* **Work to be completed**: Rewrite the source text of each row below, substituting "posted on" for every "发表于" and leaving all else unchanged; omit the pictures from your answer.

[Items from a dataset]

------------------------

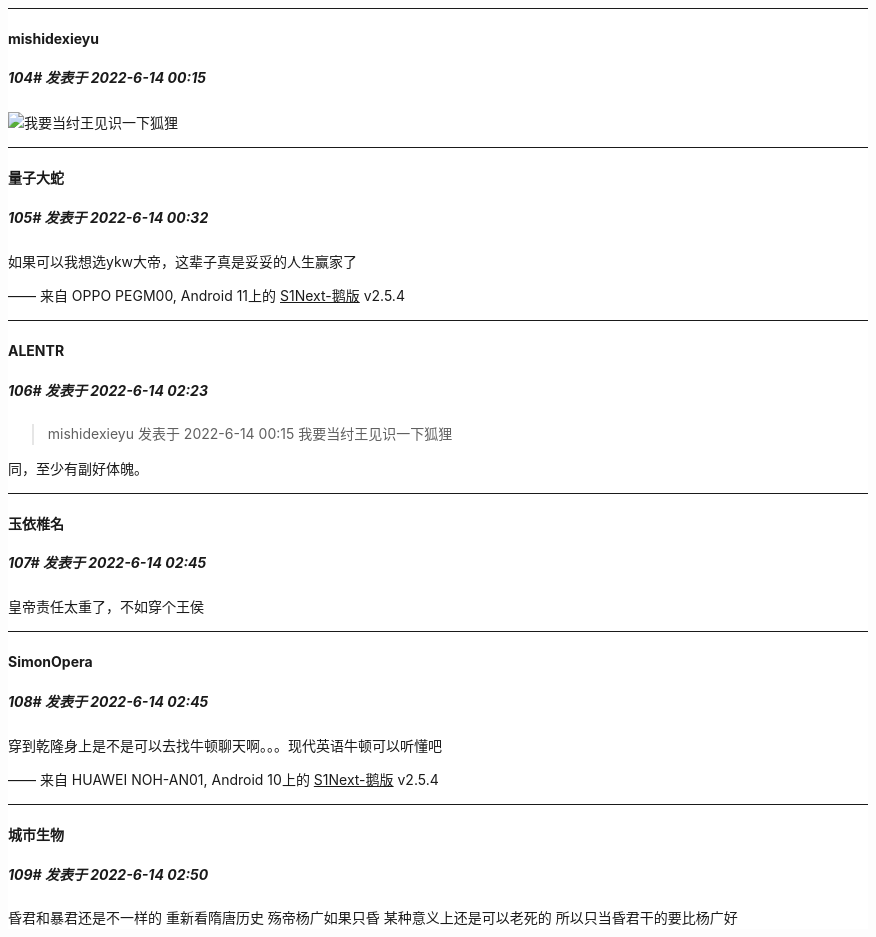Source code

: 

*****

####  mishidexieyu  
##### 104#       发表于 2022-6-14 00:15

<img src="https://static.saraba1st.com/image/smiley/face2017/067.png" referrerpolicy="no-referrer">我要当纣王见识一下狐狸



*****

####  量子大蛇  
##### 105#       发表于 2022-6-14 00:32

如果可以我想选ykw大帝，这辈子真是妥妥的人生赢家了

—— 来自 OPPO PEGM00, Android 11上的 [S1Next-鹅版](https://github.com/ykrank/S1-Next/releases) v2.5.4



*****

####  ALENTR  
##### 106#       发表于 2022-6-14 02:23

<blockquote>mishidexieyu 发表于 2022-6-14 00:15
我要当纣王见识一下狐狸</blockquote>
同，至少有副好体魄。

*****

####  玉依椎名  
##### 107#       发表于 2022-6-14 02:45

皇帝责任太重了，不如穿个王侯

*****

####  SimonOpera  
##### 108#       发表于 2022-6-14 02:45

穿到乾隆身上是不是可以去找牛顿聊天啊。。。现代英语牛顿可以听懂吧

—— 来自 HUAWEI NOH-AN01, Android 10上的 [S1Next-鹅版](https://github.com/ykrank/S1-Next/releases) v2.5.4

*****

####  城市生物  
##### 109#       发表于 2022-6-14 02:50

昏君和暴君还是不一样的
重新看隋唐历史
殇帝杨广如果只昏
某种意义上还是可以老死的
所以只当昏君干的要比杨广好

------------------------

* **Output**:
Source code

: 

*****

####  mishidexieyu  
##### 104#       posted on 2022-6-14 00:15

<img src="https://static.saraba1st.com/image/smiley/face2017/067.png" referrerpolicy="no-referrer">我要当纣王见识一下狐狸



*****

####  量子大蛇  
##### 105#       posted on 2022-6-14 00:32

如果可以我想选ykw大帝，这辈子真是妥妥的人生赢家了

—— 来自 OPPO PEGM00, Android 11上的 [S1Next-鹅版](https://github.com/ykrank/S1-Next/releases) v2.5.4



*****

####  ALENTR  
##### 106#       posted on 2022-6-14 02:23

<blockquote>mishidexieyu posted on 2022-6-14 00:15
我要当纣王见识一下狐狸</blockquote>
同，至少有副好体魄。

*****

####  玉依椎名  
##### 107#       posted on 2022-6-14 02:45

皇帝责任太重了，不如穿个王侯

*****

####  SimonOpera  
##### 108#       posted on 2022-6-14 02:45

穿到乾隆身上是不是可以去找牛顿聊天啊。。。现代英语牛顿可以听懂吧

—— 来自 HUAWEI NOH-AN01, Android 10上的 [S1Next-鹅版](https://github.com/ykrank/S1-Next/releases) v2.5.4

*****

####  城市生物  
##### 109#       posted on 2022-6-14 02:50

昏君和暴君还是不一样的
重新看隋唐历史
殇帝杨广如果只昏
某种意义上还是可以老死的
所以只当昏君干的要比杨广好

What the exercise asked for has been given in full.